Dave Bittner: Yeah, it's an interesting thing to think about. I'll admit I hadn't thought about it that way. I mean, it's - in my mind, I'm imagining that the unlikely happened and Canada found themselves at war with Mexico, and, you know, Mexico is flying a plane over the U.S. heading towards Canada and accidentally dropped a bomb on someone in the U.S. Well, I suppose the insurance company could say you're not covered by that because that was an act of war even though the U.S. wasn't an active member of that war.

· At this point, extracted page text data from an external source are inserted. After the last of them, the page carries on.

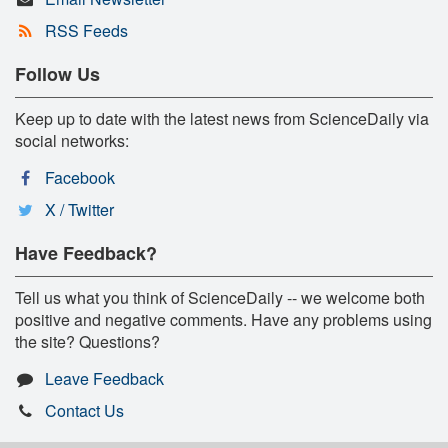
RSS Feeds
Follow Us
Keep up to date with the latest news from ScienceDaily via
social networks:
Facebook
X / Twitter
Have Feedback?
Tell us what you think of ScienceDaily -- we welcome both
positive and negative comments. Have any problems using
the site? Questions?
Leave Feedback
Contact Us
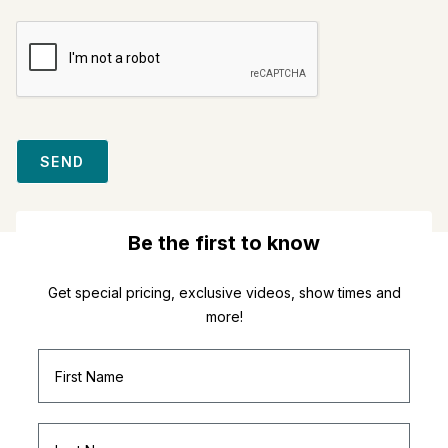
SEND
Be the first to know
Get special pricing, exclusive videos, show times and
more!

John Smith: Absolutely. And in the world of TCP/IP - right? - in the digital cyberspace, everyone is in theater. That's why - again, that's why the U.S. sort of isolates that as a single command because it is a global conflict. Like I said, in general, you are faster than you can blink in terms of how fast it takes for communications to get to you. So you're always in the blast zone when you're on the public internet, and so you have to have that understanding when you negotiate your policy with your insurance company.

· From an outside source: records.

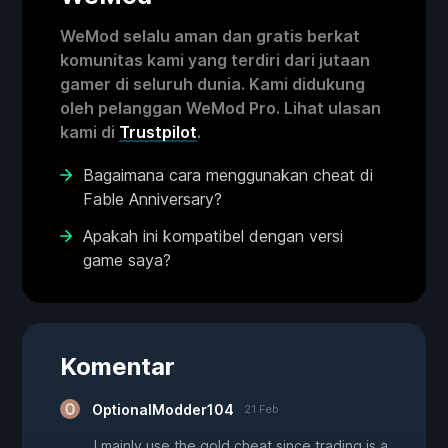
WeMod selalu aman dan gratis berkat
komunitas kami yang terdiri dari jutaan
gamer di seluruh dunia. Kami didukung
oleh pelanggan WeMod Pro. Lihat ulasan
kami di
Trustpilot
.
Bagaimana cara menggunakan cheat di
Fable Anniversary?
Apakah ini kompatibel dengan versi
game saya?
Komentar
OptionalModder104
21 Feb
I mainly use the gold cheat since trading is a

Dave Bittner: It also strikes me that it seems as though some organizations - they kind of try to have their cake and eat it, too. And what I mean is this - that they will say - perhaps just from a PR point of view, they'll say, well, we got attacked and the data was breached, and we believe this was a nation-state, and so, goodness, gracious, there's nothing we could've done about that because it was a nation-state. But I suppose that opens them up with their insurance company for the insurance company to say, well, OK, if that was a nation-state, then, you know, act of war. We're not covering you.
John Smith: I agree. In fact, we're probably going to have to wait for the courts to settle this and determine at least how that's liable either way, right? One of two things I think will happen, and I'm not a legal expert or an insurance expert. But what I will say is that if the insured prevail, then you're going to see tougher policies and you're going to see something a little more consistent with the underwriting of health care. You know, if - you know, for me, take, for instance, I was a little heavy and my blood pressure was a little high, and I paid a little bit more. Now I made some lifestyle changes, and now I'm paying less.
John Smith: And I think you're going to see the act and the practice of underwriting cyber policies is going to evolve drastically to one that accommodates - both incentivizes the insured but at the same time also gives some assurances for the company that's on the hook, basically, that they're doing all they can to prevent the breach, right? If I'm a race car driver or I like skydiving or if I build my house on the beach in the Caribbean, my homeowner's insurance is going to be much more expensive and, obviously, my health and life insurance runs the risk of being more expensive. So I think what's going to happen is both to the insured and the insurers - how they work with one another is going to evolve over time.
Dave Bittner: That's John Smith from ExtraHop.